Benton followed him out to his car, thinking as he walked along with him that it had been a long time since he had met a man he liked so instinctively. Here was a man whose name in the last few years had become a household word and, yet, there was about him none of the self-importance that so many eminent men wore as a cloak wrapped about themselves. He found himself looking forward to that day, some months from now, when they would be in touch again. Here was a sincere man you did not brush off automatically, even if his ideas seemed a bit offbeat. Thinking of it, Benton had to admit that Abbott’s idea did seem a bit offbeat.
His first patient after Abbott left was Helen Anderson.
Helen and Herb Anderson were old family friends, had been for many years. Herb owned a men’s ready-to-wear store; he was one of the community’s most successful businessmen. Helen was president of the Flower and Garden Club and, for years, her roses had been blue ribbon winners at the State Fair.
She showed him her right hand. The skin across the knuckles was rough and red. When he rubbed his thumb over it, it felt dry and scaly.
“Looks like eczema,” he said. “We’ll try some ointment on it.”

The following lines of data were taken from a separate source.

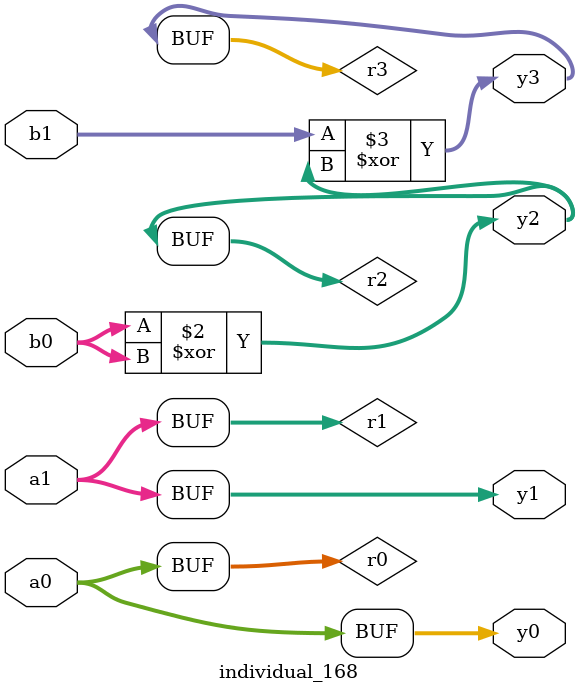
<source format=sv>
module individual_168(input logic [15:0] a1, input logic [15:0] a0, input logic [15:0] b1, input logic [15:0] b0, output logic [15:0] y3, output logic [15:0] y2, output logic [15:0] y1, output logic [15:0] y0);
logic [15:0] r0, r1, r2, r3; 
 always@(*) begin 
	 r0 = a0; r1 = a1; r2 = b0; r3 = b1; 
 	 r2  ^=  r2 ;
 	 r3  ^=  r2 ;
 	 y3 = r3; y2 = r2; y1 = r1; y0 = r0; 
end
endmodule
</source>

“I worked in the garden after I noticed it,” she said. “I don’t suppose that did it any good.”
“Probably no harm, either. How’s the garden doing?”
“Couldn’t be better. You should see my peas, and I am trying a new kind of tomato. You and Harriet drop over some evening and have a look at it. It’s been a long time since the four of us have gotten together.”
“That’s part of being a doctor,” Benton said. “You think you have an evening and then something happens. You never can be sure.”
“You work too hard.”
“All of us do,” he told her. “We get involved. What we do assumes a great importance. Your garden, for example.”